Hopes modest pre-Easter, after WL tap caps slow week
WL Bank yesterday (Thursday) tapped by Eu250m a Eu500m 2027 Pfandbrief, tightening the trade flat to the outstanding bond on the back of a Eu370m book. The deal capped a modest week of issuance, with no further supply emerging today, and next week is expected to be similarly sedate.
Westfälische Landschaft Bodenkreditbank (WL Bank) leads Deutsche Bank, DZ Bank, Erste and HSBC reopened the Eu500m April 2027 mortgage Pfandbrief yesterday with guidance of the 11bp through mid-swaps area, for a Eu250m no-grow tap. After almost an hour and a half the spread was fixed at minus 12bp on the back of Eu340m of orders, including Eu25m joint lead manager interest. The book closed around Eu370m.
The original Eu500m deal was priced at 8bp in March 2015.
“It was pretty routine, and it is notable that we were able to nail the deal pretty much exactly on the mid curve,” said a syndicate banker at one of the leads.
The tap was deemed to have offered no premium versus the outstanding bond, with the April 2027s trading at minus 12bp, mid, pre-announcement. Syndicate bankers at the leads also cited as comparables WL Bank January 2026s, seen at minus 17bp, and August 2026s at minus 15bp, as well as DG Hyp September 2026s at minus 15bp and MünchenerHyp April 2026s at minus 16bp.
Bankers noted the deal, initially a 12 year, now has slightly less than 10 years to maturity, meaning that come accounts that may due to maturity limits have been unable to buy the deal at launch were now able to participate.
The deal came after fellow German issuer Deutsche Bank on Tuesday tapped by Eu250m a Eu500m June 2026 Pfandbrief. Bankers noted Deutsche had attracted slightly more demand, having built books of over Eu400m, but its deal had been more generous, offering a 2bp premium.
Including the two taps, just Eu1.75bn of euro benchmark supply has been launched this week – the first week of April.

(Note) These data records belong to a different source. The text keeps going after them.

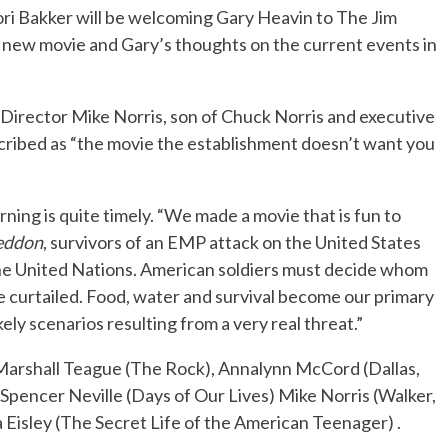
ori Bakker will be welcoming Gary Heavin to The Jim
e new movie and Gary’s thoughts on the current events in
No Events
 Director Mike Norris, son of Chuck Norris and executive
ribed as “the movie the establishment doesn’t want you
ning is quite timely. “We made a movie that is fun to
eddon
, survivors of an EMP attack on the United States
y the United Nations. American soldiers must decide whom
 curtailed. Food, water and survival become our primary
ely scenarios resulting from a very real threat.”
Marshall Teague (The Rock), Annalynn McCord (Dallas,
Spencer Neville (Days of Our Lives) Mike Norris (Walker,
 Eisley (The Secret Life of the American Teenager) .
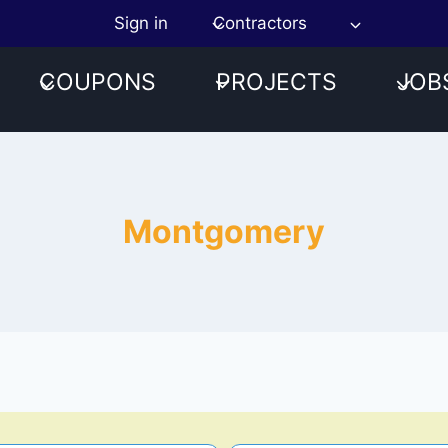
Sign in
Contractors
COUPONS
PROJECTS
JOB
Montgomery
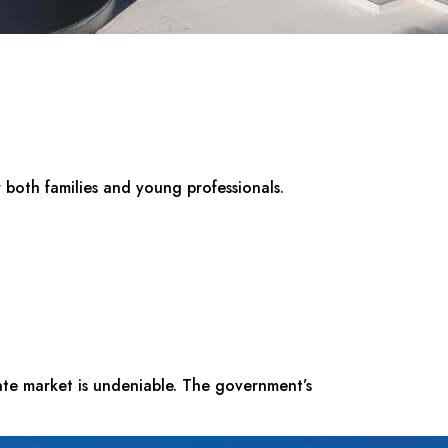
r both families and young professionals.
tate market is undeniable. The government’s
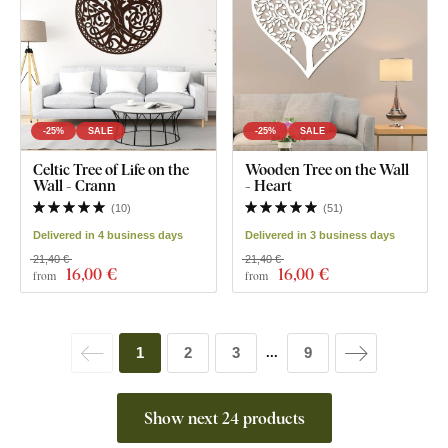
-25%
SALE
-25%
SALE
Celtic Tree of Life on the
Wooden Tree on the Wall
Wall - Crann
- Heart
(
10
)
(
51
)
Delivered in 4 business days
Delivered in 3 business days
21,40 €
21,40 €
16
,00 €
16
,00 €
from
from
1
2
3
9
...
Show next 24 products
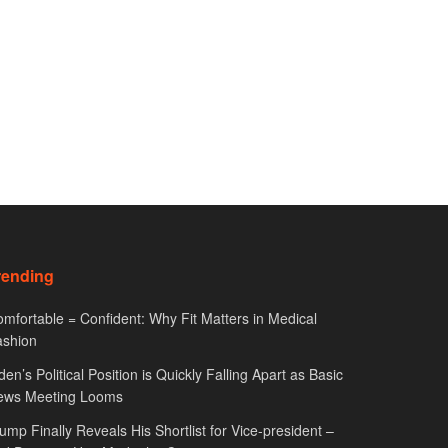
rending
mfortable = Confident: Why Fit Matters in Medical
ashion
den’s Political Position is Quickly Falling Apart as Basic
ews Meeting Looms
ump Finally Reveals His Shortlist for Vice-president –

The only other benchmark issuance came on Monday, when Yorkshire Building Society sold a Eu500m six year covered bond and Commonwealth Bank of Australia a Eu750m seven year.
“It has been an underwhelming start to April,” said a syndicate banker. “February and March have both been disappointing in terms of issuance volumes and we expected more of the same, but we hoped for more than this.”
Bankers said the modest volumes of euro supply could partly by explained by some issuers choosing to focus on higher beta markets while conditions remained so strongly supportive. This week, BBVA and OP Corporate Bank both sold senior unsecured benchmarks on Monday and Tuesday, respectively, while Erste Group Bank issued a Eu500m AT1 on Wednesday.
They also noted that the only pending new covered bond issues that have been publicly announced are in other currencies. Kookmin Bank on Wednesday began a roadshow ahead of a potential US dollar-denominated issue, whereas Deutsche Hypothekenbank last month held meetings with sterling investors, raising expectations that it could launch a debut covered bond in the UK currency. A banker close to the roadshow said a deal could yet emerge after the issuer exits its blackout period on Tuesday.
No new issuance emerged today, even though wider market conditions remained stable, with European equities and yields down only slightly this morning as investors reacted to US missile strikes in Syria overnight.
Bankers suggested, however, that any prospective issuers may have decided to hold off on entering the market until next week given the announcement of US non-farm payrolls this afternoon.
Next week will effectively be a four day week as jurisdictions across Europe mark Good Friday with a public holiday, and bankers expect the current sedate market tone to prevail.
“I don’t get the sense there will be any great rush,” said a syndicate banker. “What issuance does arrive will be opportunistic.”